Word for word, restate the lines from the start of the data down to the line with "polresjambi.com", both included.

(Saved data entries)
_____
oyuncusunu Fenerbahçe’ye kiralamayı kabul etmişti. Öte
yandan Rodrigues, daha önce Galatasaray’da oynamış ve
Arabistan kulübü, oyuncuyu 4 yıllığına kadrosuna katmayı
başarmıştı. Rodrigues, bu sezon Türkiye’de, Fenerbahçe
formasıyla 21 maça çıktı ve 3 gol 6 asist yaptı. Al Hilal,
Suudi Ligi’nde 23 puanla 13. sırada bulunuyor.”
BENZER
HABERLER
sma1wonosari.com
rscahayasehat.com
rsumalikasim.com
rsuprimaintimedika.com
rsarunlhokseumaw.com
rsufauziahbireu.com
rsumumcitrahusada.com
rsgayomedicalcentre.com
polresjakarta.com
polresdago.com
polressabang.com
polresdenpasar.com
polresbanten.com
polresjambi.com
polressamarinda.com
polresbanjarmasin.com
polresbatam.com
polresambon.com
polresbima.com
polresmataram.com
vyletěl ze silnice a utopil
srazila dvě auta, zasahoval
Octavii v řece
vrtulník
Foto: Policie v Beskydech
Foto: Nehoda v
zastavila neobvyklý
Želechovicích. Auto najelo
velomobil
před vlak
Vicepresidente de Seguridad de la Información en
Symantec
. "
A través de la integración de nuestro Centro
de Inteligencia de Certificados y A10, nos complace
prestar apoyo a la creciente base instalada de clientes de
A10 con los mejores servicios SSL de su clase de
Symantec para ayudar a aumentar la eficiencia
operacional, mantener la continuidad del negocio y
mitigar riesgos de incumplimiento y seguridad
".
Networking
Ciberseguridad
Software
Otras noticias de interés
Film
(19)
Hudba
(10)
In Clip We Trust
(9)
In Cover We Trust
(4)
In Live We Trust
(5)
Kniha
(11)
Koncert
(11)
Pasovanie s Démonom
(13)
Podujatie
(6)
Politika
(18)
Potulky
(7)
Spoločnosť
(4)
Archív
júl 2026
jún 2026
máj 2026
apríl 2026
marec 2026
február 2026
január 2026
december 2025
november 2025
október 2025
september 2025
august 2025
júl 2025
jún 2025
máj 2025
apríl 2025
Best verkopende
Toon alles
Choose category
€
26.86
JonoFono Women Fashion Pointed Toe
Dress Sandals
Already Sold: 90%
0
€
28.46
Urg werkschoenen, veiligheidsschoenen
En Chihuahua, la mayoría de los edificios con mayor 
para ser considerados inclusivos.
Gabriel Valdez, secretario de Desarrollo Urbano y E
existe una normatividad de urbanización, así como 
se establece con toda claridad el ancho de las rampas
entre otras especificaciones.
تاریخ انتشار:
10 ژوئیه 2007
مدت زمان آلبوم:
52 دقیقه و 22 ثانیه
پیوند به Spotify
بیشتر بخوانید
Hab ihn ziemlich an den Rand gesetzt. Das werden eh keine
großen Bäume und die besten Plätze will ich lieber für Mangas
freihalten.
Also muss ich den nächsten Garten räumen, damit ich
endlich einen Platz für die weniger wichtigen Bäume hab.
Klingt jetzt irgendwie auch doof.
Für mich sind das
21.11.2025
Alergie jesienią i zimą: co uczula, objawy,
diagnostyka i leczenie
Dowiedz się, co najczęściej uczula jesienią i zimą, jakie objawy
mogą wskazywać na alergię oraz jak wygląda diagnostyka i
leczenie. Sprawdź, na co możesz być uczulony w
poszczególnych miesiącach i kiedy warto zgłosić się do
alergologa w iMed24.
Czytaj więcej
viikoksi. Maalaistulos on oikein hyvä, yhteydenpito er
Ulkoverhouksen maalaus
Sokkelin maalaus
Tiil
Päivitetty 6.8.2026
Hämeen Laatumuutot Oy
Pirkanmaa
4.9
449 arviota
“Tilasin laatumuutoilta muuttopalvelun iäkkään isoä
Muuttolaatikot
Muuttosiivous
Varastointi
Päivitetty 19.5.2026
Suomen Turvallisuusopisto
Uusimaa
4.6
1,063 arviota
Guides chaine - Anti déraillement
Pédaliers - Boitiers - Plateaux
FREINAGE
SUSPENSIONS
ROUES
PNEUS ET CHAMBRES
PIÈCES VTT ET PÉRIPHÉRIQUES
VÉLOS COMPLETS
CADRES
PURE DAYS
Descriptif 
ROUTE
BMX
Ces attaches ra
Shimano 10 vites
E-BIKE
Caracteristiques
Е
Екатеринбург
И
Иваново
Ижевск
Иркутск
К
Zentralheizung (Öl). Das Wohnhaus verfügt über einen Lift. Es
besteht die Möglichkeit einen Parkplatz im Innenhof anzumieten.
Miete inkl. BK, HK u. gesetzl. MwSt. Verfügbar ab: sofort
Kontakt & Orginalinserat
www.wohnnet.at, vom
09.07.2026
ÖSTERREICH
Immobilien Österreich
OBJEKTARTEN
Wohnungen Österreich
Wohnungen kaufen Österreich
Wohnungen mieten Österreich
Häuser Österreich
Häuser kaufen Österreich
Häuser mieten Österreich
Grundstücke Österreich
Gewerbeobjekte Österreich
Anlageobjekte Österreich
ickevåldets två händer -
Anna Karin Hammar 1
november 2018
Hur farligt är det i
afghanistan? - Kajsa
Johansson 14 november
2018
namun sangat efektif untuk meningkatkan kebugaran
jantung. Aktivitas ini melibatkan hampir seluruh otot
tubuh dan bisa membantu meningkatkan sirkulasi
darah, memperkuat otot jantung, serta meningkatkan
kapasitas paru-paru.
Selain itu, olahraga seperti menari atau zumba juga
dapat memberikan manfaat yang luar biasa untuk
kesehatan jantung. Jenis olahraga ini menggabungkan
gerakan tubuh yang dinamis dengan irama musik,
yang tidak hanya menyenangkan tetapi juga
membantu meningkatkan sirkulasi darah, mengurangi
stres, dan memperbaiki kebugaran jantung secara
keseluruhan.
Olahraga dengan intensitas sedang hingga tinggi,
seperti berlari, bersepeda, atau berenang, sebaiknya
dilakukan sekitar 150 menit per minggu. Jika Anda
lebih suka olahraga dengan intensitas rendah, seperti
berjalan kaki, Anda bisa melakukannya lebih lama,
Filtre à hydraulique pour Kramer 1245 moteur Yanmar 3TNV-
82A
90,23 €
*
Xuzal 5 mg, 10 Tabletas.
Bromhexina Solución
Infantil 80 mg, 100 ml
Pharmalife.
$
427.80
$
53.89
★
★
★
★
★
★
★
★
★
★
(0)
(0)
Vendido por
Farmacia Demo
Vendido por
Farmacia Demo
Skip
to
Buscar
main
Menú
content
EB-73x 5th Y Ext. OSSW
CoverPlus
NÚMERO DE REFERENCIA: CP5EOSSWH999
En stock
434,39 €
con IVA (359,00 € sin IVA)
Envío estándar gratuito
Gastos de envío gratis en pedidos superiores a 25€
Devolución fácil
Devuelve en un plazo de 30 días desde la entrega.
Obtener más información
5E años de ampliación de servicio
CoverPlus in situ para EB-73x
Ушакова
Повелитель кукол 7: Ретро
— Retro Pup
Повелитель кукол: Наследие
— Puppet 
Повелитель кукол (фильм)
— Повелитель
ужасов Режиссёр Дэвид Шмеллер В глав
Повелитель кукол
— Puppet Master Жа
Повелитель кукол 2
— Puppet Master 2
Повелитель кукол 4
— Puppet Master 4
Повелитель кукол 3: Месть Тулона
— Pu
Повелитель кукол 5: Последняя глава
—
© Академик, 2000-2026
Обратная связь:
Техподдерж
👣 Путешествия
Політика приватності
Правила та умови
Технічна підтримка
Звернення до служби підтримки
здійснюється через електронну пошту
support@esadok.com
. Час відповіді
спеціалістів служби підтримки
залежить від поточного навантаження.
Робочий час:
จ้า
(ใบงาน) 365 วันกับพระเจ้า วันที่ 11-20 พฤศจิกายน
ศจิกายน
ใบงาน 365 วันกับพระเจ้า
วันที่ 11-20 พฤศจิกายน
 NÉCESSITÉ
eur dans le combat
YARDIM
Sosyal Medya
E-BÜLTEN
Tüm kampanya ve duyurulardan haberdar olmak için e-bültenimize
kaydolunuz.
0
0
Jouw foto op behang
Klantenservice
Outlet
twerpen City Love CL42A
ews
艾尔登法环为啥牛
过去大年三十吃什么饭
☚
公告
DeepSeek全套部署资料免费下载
_____
▶ **Task answer**
oyuncusunu Fenerbahçe’ye kiralamayı kabul etmişti. Öte
yandan Rodrigues, daha önce Galatasaray’da oynamış ve
Arabistan kulübü, oyuncuyu 4 yıllığına kadrosuna katmayı
başarmıştı. Rodrigues, bu sezon Türkiye’de, Fenerbahçe
formasıyla 21 maça çıktı ve 3 gol 6 asist yaptı. Al Hilal,
Suudi Ligi’nde 23 puanla 13. sırada bulunuyor.”
BENZER
HABERLER
sma1wonosari.com
rscahayasehat.com
rsumalikasim.com
rsuprimaintimedika.com
rsarunlhokseumaw.com
rsufauziahbireu.com
rsumumcitrahusada.com
rsgayomedicalcentre.com
polresjakarta.com
polresdago.com
polressabang.com
polresdenpasar.com
polresbanten.com
polresjambi.com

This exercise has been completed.